(TO-DO LIST)
1 – In the forum discussion about whether words are immaterial, what was the discussion board formerly called?
2 – Carry on the forum discussion about whether words are immaterial, picking up after its last post.

(SOURCE)

____

• Welcome to the new Internet Infidels Discussion Board, formerly Talk Freethought.

Are words immaterial?

ryan said:
That is based on carbon atoms only needing certain positions to be considered a diamond which is obviously wrong. But I'll go with it if you want.
So, assuming there is no difference other than the arrangements between the black dust and a diamond, the only difference is position. Surely positions are not material.
Then what IS material?
Elementary particles seem sufficient.
Excellent! :)

Yet, the properties of elementary particles are dependent on relative position, distance, relative movement etc., all things that are not strictly matter.

So perhaps you should say that only matter is material?
EB

Well, if space-time is considered matter, then I guess I should add space-time to the elementary particles as what is matter. But the question of whether or not positions still remain.
 
ryan said:
Elementary particles seem sufficient.
So atoms are imaterial since they are made up of relative positions of particles.
Particles have both positions and the particles, so they are both material and immaterial.
So elementary particles would be sufficient but they are not necessary...

Matter is both sufficient and necessary, yes?
EB

If I do not yet accept that position/relationships are matter, then I do not think that matter sufficiently describes reality.

____

(INFORMATION PROVIDED)
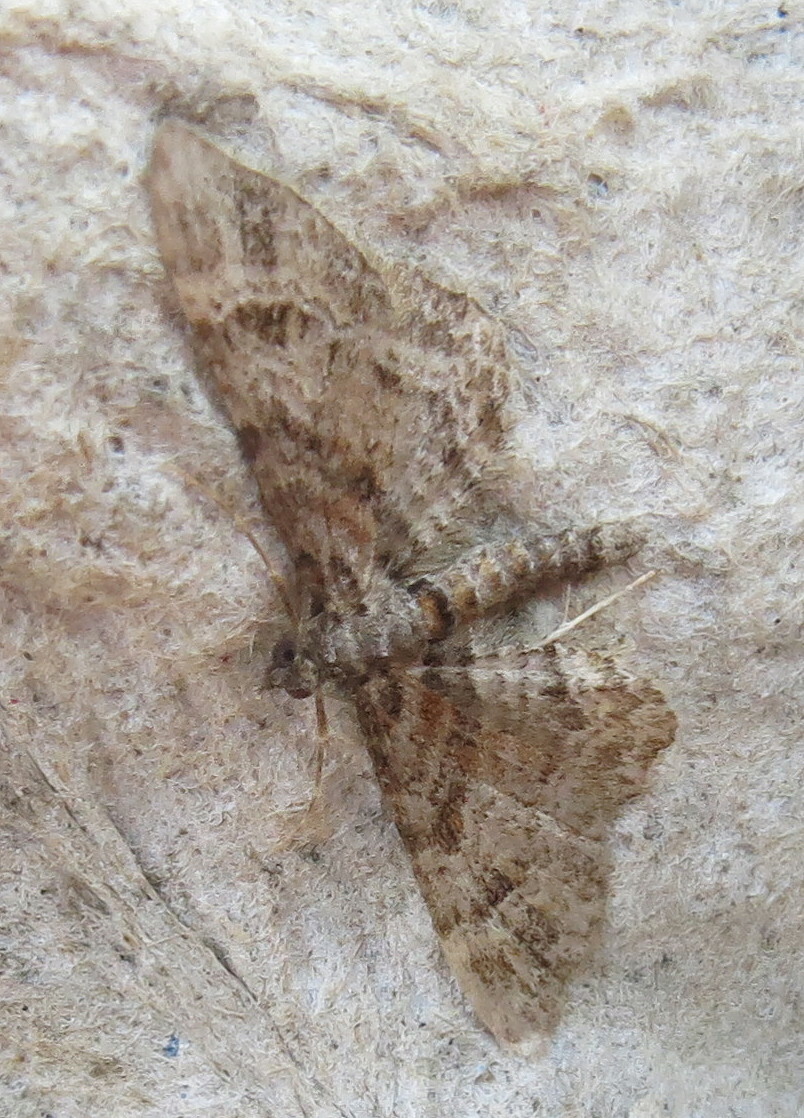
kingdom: Animalia
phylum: Arthropoda
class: Insecta
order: Lepidoptera
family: Geometridae
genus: Gymnoscelis
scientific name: Gymnoscelis rufifasciata
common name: Double-striped pug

____

(ANSWERS FOR THE TASKS)
1 – Talk Freethought

2 –
When I change a configuration of some oranges, I am not putting distances between them and taking distances away; the distances of space-time were already there. It simply comes down to the fact that we can have two different outcomes using the exact same material in both instances. We don't add anything or take anything away from the input or the system, yet two different effects can take place.

Maybe we can say that the difference is physically described by using measuring instruments between the objects, but space-time does nothing causally and has no input to make the difference. Space-time isn't really doing anything that I can tell in either instance.
You seem to make the assumption that matter and spacetime are independent things. Yet, I don't see how we ever experience one without the other.

They are not independent, but definitely seem separate.

For all we know, an orange sitting here is merely a property of spacetime. If so, changing the location of the orange is changing spacetime, which explains why the effects will be different. This is what we call "material things". A quantity of matter only come with what you call the "immaterial" properties of position, structure, movement, etc.
EB

The only way I am going to explain what has been bothering me for all of these years is if I use known science. If we assume anything but present scientific knowledge, then we are just postulating in our own domain.

The curvature of space-time and its vacuum energy does not have enough of an effect on the systems to cause such different outcomes.
 
When I change a configuration of some oranges, I am not putting distances between them and taking distances away; the distances of space-time were already there. It simply comes down to the fact that we can have two different outcomes using the exact same material in both instances. We don't add anything or take anything away from the input or the system, yet two different effects can take place.

Maybe we can say that the difference is physically described by using measuring instruments between the objects, but space-time does nothing causally and has no input to make the difference. Space-time isn't really doing anything that I can tell in either instance.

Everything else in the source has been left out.